MagiCMicroRna is presented to the user in two ways. General users are invited to use the graphical web-interface that runs locally on their computer using the R-package shiny [3]. Three source files need to be downloaded, after which MagiCMicroRna can be started using the runApp command of shiny. Advanced users that desire to tweak settings or change the analysis according to their specific needs, can also download and edit the source code for running it directly in R.
Both the web interface and source code accept two types of input files. First, the target-file links the raw data files with the experimental design and treatment groups. This file resembles to some extent the original used by López-Romero [1], but contains additional columns in order to perform the group-specific filtering (described in https://bitbucket.org/mutgx/magicmicrorna.git). Secondly, MagiCMicroRna needs the raw .txt-files obtained by Agilent Feature Extraction Software.
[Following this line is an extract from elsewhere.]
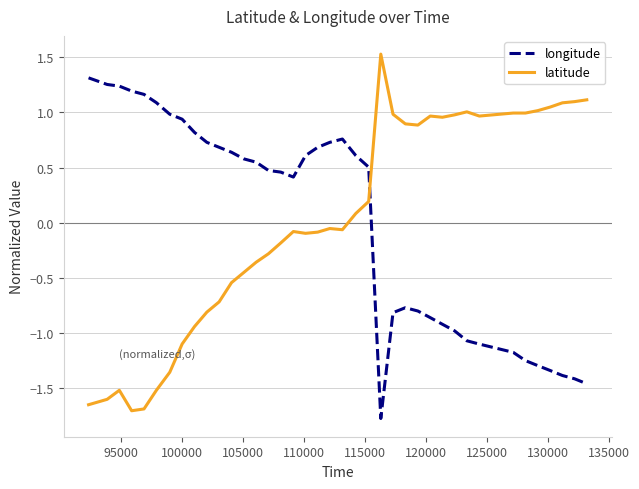

What is the smallest value displayed?

-1.8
The MagiCMicroRna algorithm is shown in Figure 1. Briefly, it reads the target- and raw datafiles and extracts the summarized TotalGeneSignal for each miRNA. It then normalizes the data based on the algorithm that the user has chosen. Information on the normalization method to use can be found in [2]. The normalized data matrix for all samples is written to the output file Normalized_<norm.method>_TotalGeneSignal.txt. In contrast to the original package, the output file NOCtrl_exprs.txt is omitted. Instead of normalized data, as was stated by the authors [1], this file contained the raw mean signals for the first occurrence of each miRNA-probe on the array. Subsequently, the user has the option to perform group-specific or overall filtering of miRNAs that passed QC-criteria. Both approaches have their (dis-)advantages. Group-specific filtering applies the filtering criteria to a subset of samples that belong to the respective treatment and control groups. Using this approach prevents interference of aberrant samples on the miRNA-filtering of particular experimental treatments. This is especially useful when the dataset exhibits heterogeneity between groups, where particular miRNAs are only expressed in a small number of samples (e.g. a particular treatment). With overall filtering, these miRNAs would be filtered out before statistical analysis, whilst these can be very interesting to the biologist. Experimental designs that investigate independent treatment effects can greatly benefit from this more directed filtering approach. On the other hand, group-specific filtering creates output files that have different dimensions across experimental groups. In that perspective, overall filtering is recommended for experimental setups where multiple comparisons are of interest, e.g. time series, dose–response or multifactorial designs. In this way the dataset provided to subsequent statistical methods (i.e. linear modeling) does not have missing values. The user thus needs to make a careful decision about the different filtering methods.
In view of the fact that statistical analysis procedures are hard to generalize due to differences in experimental designs, we decided to leave out the linear modelling implemented in the original AgiMicroRna package and focus only on the comprehensive normalization and filtering procedures. Our normalized and filtered output files can be used directly in most statistical analysis tools.